Ich habe ein aktuelles Thema aus dem Simatic Forum aufgegriffen und habe eigentlich das gleiche Problem. (aber halt nicht Simatic)
Das neue Thema habe ich nur erstellt, um mich nicht mit meinem Problem  beim Thread unter SIMATIC ranzuhängen, und dort ist es sicher sowieso wieder etwas ein bisschen anders...

Ich möchte über VPN auf eine Beckhoff PLC zugreifen. (z.B. CX1020) Obwohl alle (von Beckhoff angegebenen) Ports offen sind, kann keine Verbindung aufgebaut werden. Ich kann zwar nach dem Zielsystem suchen, nach Eingabe der IP-Adresse der PLC scheint diese dann auch auf, jedoch bei <Route hinzufügen> kommt dann immer wieder eine Fehlermeldung. Egal ob als Adresseninfo <Name> oder <IP-Adresse> versucht wird. Wenn man sich dann über Cerhost die PLC anschaut, kann man jedoch sehen, dass der Ferwartungs-PC bereits im AMS-Router eingetragen wurde.

Muss, wie im Simatic Forum erwähnt, auf BRIDGING umgeschaltet werden, oder fehlen nur noch weitere Port-Freigaben?

Das Hauptproblem ist, dass die Netzwerke und VPN-Zugänge zumeist vom Kunden bzw. externen Netzwerkbetreuern verwaltet werden, und die machen einem das Netz (verständlicherweise) nicht voll auf.
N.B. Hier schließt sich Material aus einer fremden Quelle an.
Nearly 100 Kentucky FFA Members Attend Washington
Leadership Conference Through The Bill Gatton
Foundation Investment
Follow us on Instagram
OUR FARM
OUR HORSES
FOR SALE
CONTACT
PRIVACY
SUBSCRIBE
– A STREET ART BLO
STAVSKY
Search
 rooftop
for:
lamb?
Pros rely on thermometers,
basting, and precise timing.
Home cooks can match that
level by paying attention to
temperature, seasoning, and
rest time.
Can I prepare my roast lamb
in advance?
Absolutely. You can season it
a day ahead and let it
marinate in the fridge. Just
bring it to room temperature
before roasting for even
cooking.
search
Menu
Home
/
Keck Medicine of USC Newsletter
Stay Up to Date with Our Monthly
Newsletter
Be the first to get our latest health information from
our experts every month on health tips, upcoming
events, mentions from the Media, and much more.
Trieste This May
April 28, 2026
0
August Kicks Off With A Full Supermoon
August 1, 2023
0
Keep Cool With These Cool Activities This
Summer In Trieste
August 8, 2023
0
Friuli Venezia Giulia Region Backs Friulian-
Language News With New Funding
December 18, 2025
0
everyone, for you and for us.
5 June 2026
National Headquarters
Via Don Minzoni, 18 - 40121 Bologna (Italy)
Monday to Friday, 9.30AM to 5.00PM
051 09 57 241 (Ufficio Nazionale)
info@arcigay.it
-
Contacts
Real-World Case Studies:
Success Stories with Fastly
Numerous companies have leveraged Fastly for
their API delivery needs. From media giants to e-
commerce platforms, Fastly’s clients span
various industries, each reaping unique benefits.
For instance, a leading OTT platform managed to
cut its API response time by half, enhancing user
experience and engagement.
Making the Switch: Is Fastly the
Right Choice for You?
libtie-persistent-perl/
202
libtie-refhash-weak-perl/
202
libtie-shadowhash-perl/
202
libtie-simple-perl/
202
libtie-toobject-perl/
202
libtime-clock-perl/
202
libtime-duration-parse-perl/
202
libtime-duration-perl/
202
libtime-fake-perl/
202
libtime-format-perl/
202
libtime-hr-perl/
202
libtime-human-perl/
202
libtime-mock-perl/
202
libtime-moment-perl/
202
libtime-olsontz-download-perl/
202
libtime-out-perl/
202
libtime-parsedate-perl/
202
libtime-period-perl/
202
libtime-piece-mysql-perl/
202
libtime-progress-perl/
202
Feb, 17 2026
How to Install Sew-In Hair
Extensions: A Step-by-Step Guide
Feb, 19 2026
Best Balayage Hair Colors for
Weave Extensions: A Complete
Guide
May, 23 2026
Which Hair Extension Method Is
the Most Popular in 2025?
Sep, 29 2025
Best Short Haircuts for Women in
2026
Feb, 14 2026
Da ich netzwerkmäßig nicht sehr sattelfest bin, tue ich mir schwer, den Netzwerkbetreuern zu sagen, woran es noch liegen könnte. (sie hätten eh' ein offenes Ohr für mich)

Vielleicht hat jemand einen Rat für mich.

Schönen Faschingsausklang noch und liebe Grüße an alle Forenmitglieder.


----------



## ge_org (5 Februar 2008)

Ich hatte mal Zugriff von ausserhalb auf einen Rechner per VNC im Firmennetzwerk, dieser war mit einem CX1000 verbunden. Habe dann auf diesem Rechner über vnc TwinCat installiert, dann hatte ich Zugriff wie wenn ich direkt am CX1000 gesessen wäre (bißchen zeitverzögert, aber war in Ordnung). Vorteil war, dass immer die aktuelle Software im Haus war (also sprich dort wo der CX1000 war).
mmhm, dieser Text ist verdammt undeutlich formuliert, morgen wäre er besser formuliert worden, aber heute ist nicht morgen, und dass er morgen verständlicher geworden wäre kann ich nur vermuten.

Georg


----------



## trinitaucher (6 Februar 2008)

MarkusP schrieb:


> Ich möchte über VPN auf eine Beckhoff PLC zugreifen. (z.B. CX1020) Obwohl alle (von Beckhoff angegebenen) Ports offen sind, kann keine Verbindung aufgebaut werden. Ich kann zwar nach dem Zielsystem suchen, nach Eingabe der IP-Adresse der PLC scheint diese dann auch auf, jedoch bei <Route hinzufügen> kommt dann immer wieder eine Fehlermeldung. Egal ob als Adresseninfo <Name> oder <IP-Adresse> versucht wird. Wenn man sich dann über Cerhost die PLC anschaut, kann man jedoch sehen, dass der Ferwartungs-PC bereits im AMS-Router eingetragen wurde.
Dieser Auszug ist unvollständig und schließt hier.